A diferença de propósito e de encaminhamento do tema e das personagens explica a separação entre os dois grupos de histórias e indica os rumos que essa modalidade de narrativa assumirá doravante. Seu traço mais marcante aponta para uma oposição entre o real e a fantasia, corporificada a última pelo imaginário infantil, povoado pelos desejos insatisfeitos a que cabe dar forma e solução por meio da atividade ficcional. Esta, por sua vez, prefere em geral o tema da viagem, remontando ao modelo épico sempre tão eficaz, por isso presente também nas obras de Antônio Barata, O livro dos piratas (1940), e Max Yantok, O pequeno

comandante (1933), que, desde o título, dão conta dos eventos emocionantes

propiciados pela vida marítima. E, como no caso da epopéia clássica, cria as condições de sua continuidade, renovando os motivos que deflagraram a aventura e optando, de certo modo, por uma rotatividade narrativa. É-lhe permitido, entretanto, resolver os problemas que estimularam a fantasia e, por decorrência, a ação aventureira; nesse caso, acaba legitimando a vida doméstica, tolerável agora em virtude da pacificação interior do protagonista principal.

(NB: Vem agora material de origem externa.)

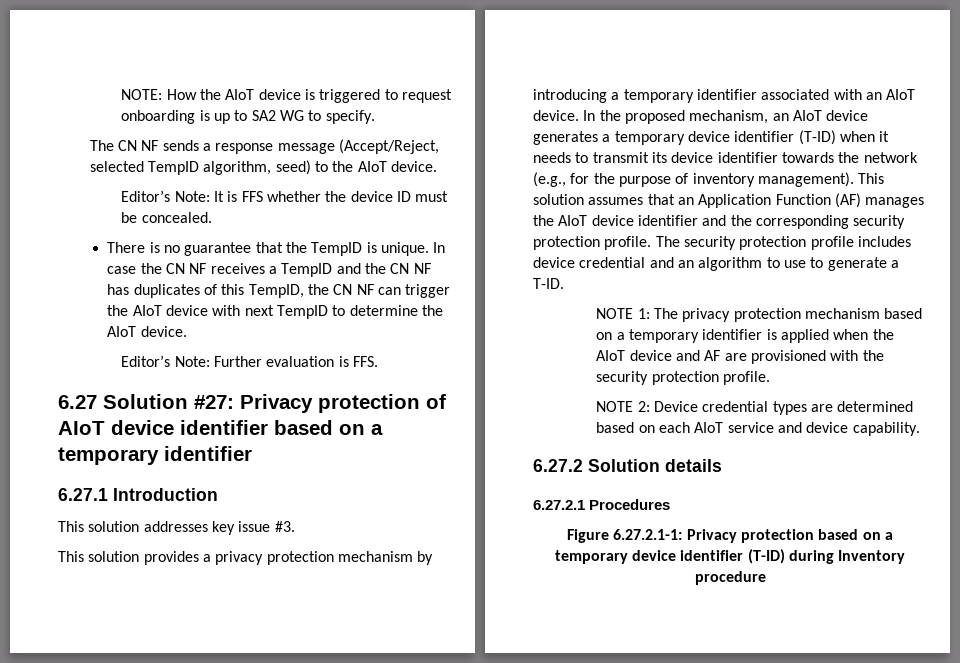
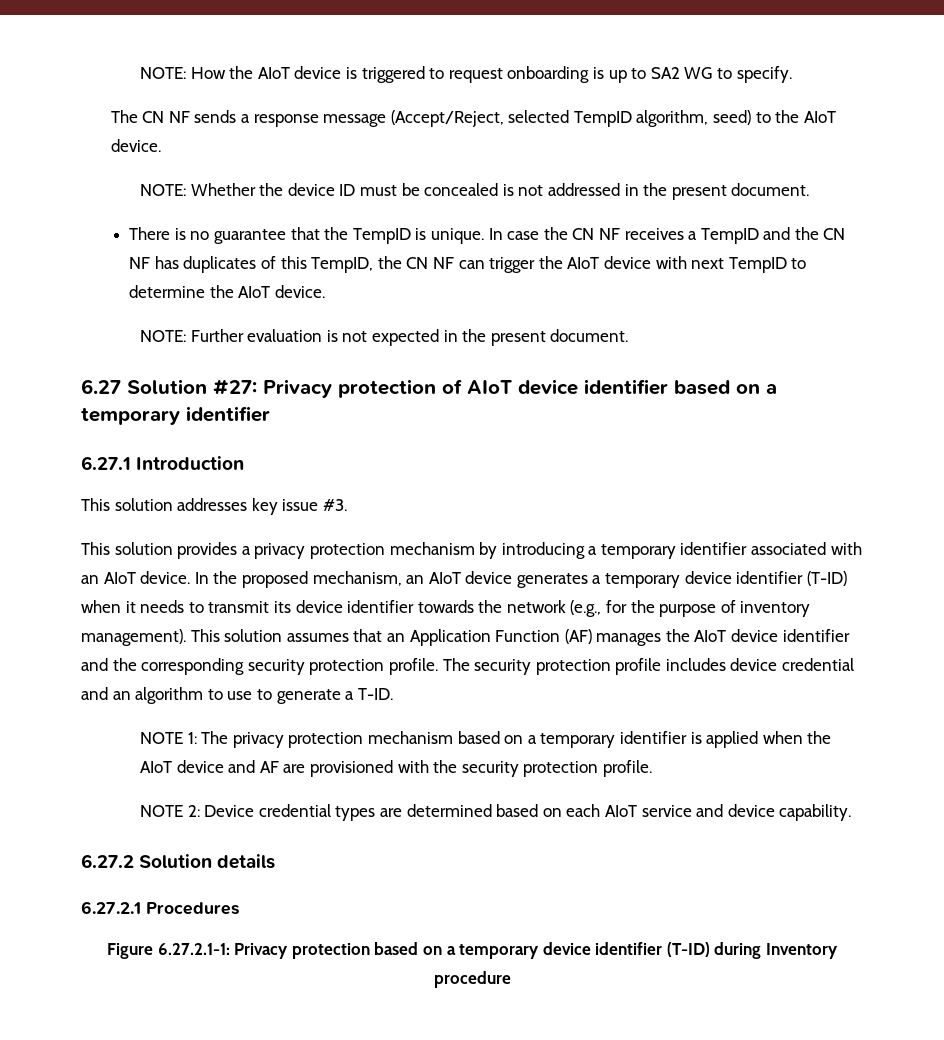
[121,190,322,202] Editor’s Note: It is FFS whether -> [140,183,256,196] NOTE: Whether
[141,212,212,223] concealed. -> [424,183,810,200] concealed is not addressed in the present document.
[121,355,210,367] Editor’s Note: -> [140,330,187,342] NOTE:
[353,356,379,367] FFS. -> [342,329,629,346] not expected in the present document.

A literatura infantil brasileira, elaborando ficcionalmente seus modelos narrativos e heróis, funda um universo imaginário peculiar que se encaminha em duas direções principais. De um lado, reproduz e interpreta a sociedade nacional, avaliando o processo acelerado de modernização, nem sempre aceitando-o com facilidade, segundo se expressam narradores e personagens. Para tanto, circunscreve um espaço preferencial de representação — o ambiente rural — o qual passa a simbolizar as tendências e o destino que experimenta a nação, quando não significa, na direção contrária, a negação dos mesmos processos e a idealização de um passado sem conflitos. De outro lado, dá margem à manifestação do mundo infantil, que se aloja melhor na fantasia, e não na sociedade, opção que sugere uma resposta à marginalização a que o meio empurra a criança. De um modo ou de outro, enraíza-se uma tradição — a de proposição de um universo inventado, fruto sobretudo da imaginação, ainda quando esta tem um fundamento social e político. Esta tradição dá conta da faceta mais criativa da literatura para crianças no país, no período agora examinado.